11. Having heard learned counsel for the parties and on perusal of the
records, this court is of the considered opinion that save and except the
conjectures and surmises, the respondent no. 3 had no positive material in hand
to come to a conclusion that the petitioner had formed a cartelization. No
material has been referred in the impugned order which could have excluded the
possibility that the petitioner was acting independently. Order suspending
registration of a firm has got civil consequence as it is likely to affect not
only the business concern but all those who are attached therewith. Such
decision are, therefore, required to be taken with much care and circumspection.
It appears that the respondent no. 3 has passed the impugned order without
there being any material available on record, and, therefore, the order passed
by him being perverse suffers from jurisdictional error.
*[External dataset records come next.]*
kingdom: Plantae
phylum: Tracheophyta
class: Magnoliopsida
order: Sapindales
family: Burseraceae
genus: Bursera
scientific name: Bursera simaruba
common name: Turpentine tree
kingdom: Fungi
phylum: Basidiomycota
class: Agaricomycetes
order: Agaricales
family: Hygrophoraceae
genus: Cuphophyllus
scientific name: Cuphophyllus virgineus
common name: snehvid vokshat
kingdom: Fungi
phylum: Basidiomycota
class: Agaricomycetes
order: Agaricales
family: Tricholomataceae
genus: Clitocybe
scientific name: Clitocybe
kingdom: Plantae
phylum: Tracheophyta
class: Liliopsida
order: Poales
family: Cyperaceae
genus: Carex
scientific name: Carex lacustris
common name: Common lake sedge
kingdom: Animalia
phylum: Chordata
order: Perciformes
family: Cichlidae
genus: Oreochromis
12. In this view of the matter alone, the plea of alternative remedy taken
on behalf of the State cannot be accepted. It is well-settled that plea of
alternative remedy is a rule of convenience and not a rule of law. This court is
of the considered opinion that the test laid down by the Hon’ble Supreme Court
in the case of Rajasthan Cylinders (Supra)
are not satisfied in the present case.
13. In result, the impugned order dated 05.11.2018 issued by the
respondent no. 3, as contained in Annexure-14 to the writ application, is
hereby set aside.
14. The writ application is allowed.